EXERCISE DESCRIPTION: Copy every line of the data below without changing a single character.

++++ DATASET ENTRIES

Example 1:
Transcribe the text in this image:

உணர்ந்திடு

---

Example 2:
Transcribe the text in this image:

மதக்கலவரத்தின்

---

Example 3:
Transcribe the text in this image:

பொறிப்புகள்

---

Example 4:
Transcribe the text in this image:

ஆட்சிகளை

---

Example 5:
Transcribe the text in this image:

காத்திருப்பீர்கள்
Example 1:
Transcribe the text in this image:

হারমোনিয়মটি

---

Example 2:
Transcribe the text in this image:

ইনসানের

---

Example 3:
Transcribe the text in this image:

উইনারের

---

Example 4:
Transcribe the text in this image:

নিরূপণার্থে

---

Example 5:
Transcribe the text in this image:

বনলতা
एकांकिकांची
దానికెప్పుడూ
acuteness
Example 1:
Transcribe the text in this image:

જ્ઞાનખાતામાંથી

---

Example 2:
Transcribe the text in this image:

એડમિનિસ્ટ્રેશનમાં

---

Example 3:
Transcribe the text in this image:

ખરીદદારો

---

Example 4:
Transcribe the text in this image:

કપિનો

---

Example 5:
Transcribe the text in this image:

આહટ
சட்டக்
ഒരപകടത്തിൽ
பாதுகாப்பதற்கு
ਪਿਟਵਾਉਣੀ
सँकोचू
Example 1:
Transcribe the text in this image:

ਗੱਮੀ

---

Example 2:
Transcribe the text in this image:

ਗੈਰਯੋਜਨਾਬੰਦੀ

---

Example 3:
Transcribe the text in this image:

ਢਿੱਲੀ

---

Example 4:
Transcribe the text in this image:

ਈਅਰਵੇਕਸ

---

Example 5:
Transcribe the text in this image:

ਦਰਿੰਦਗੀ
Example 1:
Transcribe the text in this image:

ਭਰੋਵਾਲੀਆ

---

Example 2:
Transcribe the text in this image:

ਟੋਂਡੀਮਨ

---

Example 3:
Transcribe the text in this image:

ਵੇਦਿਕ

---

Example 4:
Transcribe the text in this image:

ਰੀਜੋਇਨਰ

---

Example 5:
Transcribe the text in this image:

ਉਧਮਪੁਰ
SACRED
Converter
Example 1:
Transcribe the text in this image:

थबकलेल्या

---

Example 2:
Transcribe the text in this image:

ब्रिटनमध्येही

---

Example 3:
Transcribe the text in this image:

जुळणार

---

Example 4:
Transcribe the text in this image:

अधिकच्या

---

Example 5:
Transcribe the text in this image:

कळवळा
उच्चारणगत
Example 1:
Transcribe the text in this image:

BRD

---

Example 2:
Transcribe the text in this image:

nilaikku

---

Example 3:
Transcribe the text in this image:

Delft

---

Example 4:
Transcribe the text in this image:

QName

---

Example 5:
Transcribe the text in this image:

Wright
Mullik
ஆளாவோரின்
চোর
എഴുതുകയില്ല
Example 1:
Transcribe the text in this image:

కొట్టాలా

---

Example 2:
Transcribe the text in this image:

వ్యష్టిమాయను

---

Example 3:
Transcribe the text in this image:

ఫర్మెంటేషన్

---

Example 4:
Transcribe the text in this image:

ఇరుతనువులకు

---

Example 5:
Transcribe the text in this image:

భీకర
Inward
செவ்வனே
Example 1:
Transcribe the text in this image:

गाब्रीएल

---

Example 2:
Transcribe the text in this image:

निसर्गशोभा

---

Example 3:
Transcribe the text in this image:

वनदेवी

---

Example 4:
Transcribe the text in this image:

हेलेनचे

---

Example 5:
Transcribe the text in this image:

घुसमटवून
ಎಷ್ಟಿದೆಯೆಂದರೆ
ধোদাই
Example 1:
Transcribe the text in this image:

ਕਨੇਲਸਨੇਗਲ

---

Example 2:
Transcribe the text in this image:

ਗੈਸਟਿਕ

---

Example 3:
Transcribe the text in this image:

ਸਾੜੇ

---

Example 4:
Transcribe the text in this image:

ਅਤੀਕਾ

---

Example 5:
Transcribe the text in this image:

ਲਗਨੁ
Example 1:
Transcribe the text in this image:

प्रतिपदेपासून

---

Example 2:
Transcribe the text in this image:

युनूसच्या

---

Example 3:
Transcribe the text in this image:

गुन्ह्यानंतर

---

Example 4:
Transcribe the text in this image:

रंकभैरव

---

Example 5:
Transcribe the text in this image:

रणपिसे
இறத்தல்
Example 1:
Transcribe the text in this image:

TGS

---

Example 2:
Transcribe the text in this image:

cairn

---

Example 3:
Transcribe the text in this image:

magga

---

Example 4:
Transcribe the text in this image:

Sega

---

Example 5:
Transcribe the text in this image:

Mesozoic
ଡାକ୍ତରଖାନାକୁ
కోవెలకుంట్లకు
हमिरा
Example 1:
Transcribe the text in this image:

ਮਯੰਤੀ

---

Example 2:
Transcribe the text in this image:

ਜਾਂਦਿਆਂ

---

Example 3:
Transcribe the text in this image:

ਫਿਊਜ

++++++++

EXERCISE RESULT:
Example 1:
Transcribe the text in this image:

உணர்ந்திடு

---

Example 2:
Transcribe the text in this image:

மதக்கலவரத்தின்

---

Example 3:
Transcribe the text in this image:

பொறிப்புகள்

---

Example 4:
Transcribe the text in this image:

ஆட்சிகளை

---

Example 5:
Transcribe the text in this image:

காத்திருப்பீர்கள்
Example 1:
Transcribe the text in this image:

হারমোনিয়মটি

---

Example 2:
Transcribe the text in this image:

ইনসানের

---

Example 3:
Transcribe the text in this image:

উইনারের

---

Example 4:
Transcribe the text in this image:

নিরূপণার্থে

---

Example 5:
Transcribe the text in this image:

বনলতা
एकांकिकांची
దానికెప్పుడూ
acuteness
Example 1:
Transcribe the text in this image:

જ્ઞાનખાતામાંથી

---

Example 2:
Transcribe the text in this image:

એડમિનિસ્ટ્રેશનમાં

---

Example 3:
Transcribe the text in this image:

ખરીદદારો

---

Example 4:
Transcribe the text in this image:

કપિનો

---

Example 5:
Transcribe the text in this image:

આહટ
சட்டக்
ഒരപകടത്തിൽ
பாதுகாப்பதற்கு
ਪਿਟਵਾਉਣੀ
सँकोचू
Example 1:
Transcribe the text in this image:

ਗੱਮੀ

---

Example 2:
Transcribe the text in this image:

ਗੈਰਯੋਜਨਾਬੰਦੀ

---

Example 3:
Transcribe the text in this image:

ਢਿੱਲੀ

---

Example 4:
Transcribe the text in this image:

ਈਅਰਵੇਕਸ

---

Example 5:
Transcribe the text in this image:

ਦਰਿੰਦਗੀ
Example 1:
Transcribe the text in this image:

ਭਰੋਵਾਲੀਆ

---

Example 2:
Transcribe the text in this image:

ਟੋਂਡੀਮਨ

---

Example 3:
Transcribe the text in this image:

ਵੇਦਿਕ

---

Example 4:
Transcribe the text in this image:

ਰੀਜੋਇਨਰ

---

Example 5:
Transcribe the text in this image:

ਉਧਮਪੁਰ
SACRED
Converter
Example 1:
Transcribe the text in this image:

थबकलेल्या

---

Example 2:
Transcribe the text in this image:

ब्रिटनमध्येही

---

Example 3:
Transcribe the text in this image:

जुळणार

---

Example 4:
Transcribe the text in this image:

अधिकच्या

---

Example 5:
Transcribe the text in this image:

कळवळा
उच्चारणगत
Example 1:
Transcribe the text in this image:

BRD

---

Example 2:
Transcribe the text in this image:

nilaikku

---

Example 3:
Transcribe the text in this image:

Delft

---

Example 4:
Transcribe the text in this image:

QName

---

Example 5:
Transcribe the text in this image:

Wright
Mullik
ஆளாவோரின்
চোর
എഴുതുകയില്ല
Example 1:
Transcribe the text in this image:

కొట్టాలా

---

Example 2:
Transcribe the text in this image:

వ్యష్టిమాయను

---

Example 3:
Transcribe the text in this image:

ఫర్మెంటేషన్

---

Example 4:
Transcribe the text in this image:

ఇరుతనువులకు

---

Example 5:
Transcribe the text in this image:

భీకర
Inward
செவ்வனே
Example 1:
Transcribe the text in this image:

गाब्रीएल

---

Example 2:
Transcribe the text in this image:

निसर्गशोभा

---

Example 3:
Transcribe the text in this image:

वनदेवी

---

Example 4:
Transcribe the text in this image:

हेलेनचे

---

Example 5:
Transcribe the text in this image:

घुसमटवून
ಎಷ್ಟಿದೆಯೆಂದರೆ
ধোদাই
Example 1:
Transcribe the text in this image:

ਕਨੇਲਸਨੇਗਲ

---

Example 2:
Transcribe the text in this image:

ਗੈਸਟਿਕ

---

Example 3:
Transcribe the text in this image:

ਸਾੜੇ

---

Example 4:
Transcribe the text in this image:

ਅਤੀਕਾ

---

Example 5:
Transcribe the text in this image:

ਲਗਨੁ
Example 1:
Transcribe the text in this image:

प्रतिपदेपासून

---

Example 2:
Transcribe the text in this image:

युनूसच्या

---

Example 3:
Transcribe the text in this image:

गुन्ह्यानंतर

---

Example 4:
Transcribe the text in this image:

रंकभैरव

---

Example 5:
Transcribe the text in this image:

रणपिसे
இறத்தல்
Example 1:
Transcribe the text in this image:

TGS

---

Example 2:
Transcribe the text in this image:

cairn

---

Example 3:
Transcribe the text in this image:

magga

---

Example 4:
Transcribe the text in this image:

Sega

---

Example 5:
Transcribe the text in this image:

Mesozoic
ଡାକ୍ତରଖାନାକୁ
కోవెలకుంట్లకు
हमिरा
Example 1:
Transcribe the text in this image:

ਮਯੰਤੀ

---

Example 2:
Transcribe the text in this image:

ਜਾਂਦਿਆਂ

---

Example 3:
Transcribe the text in this image:

ਫਿਊਜ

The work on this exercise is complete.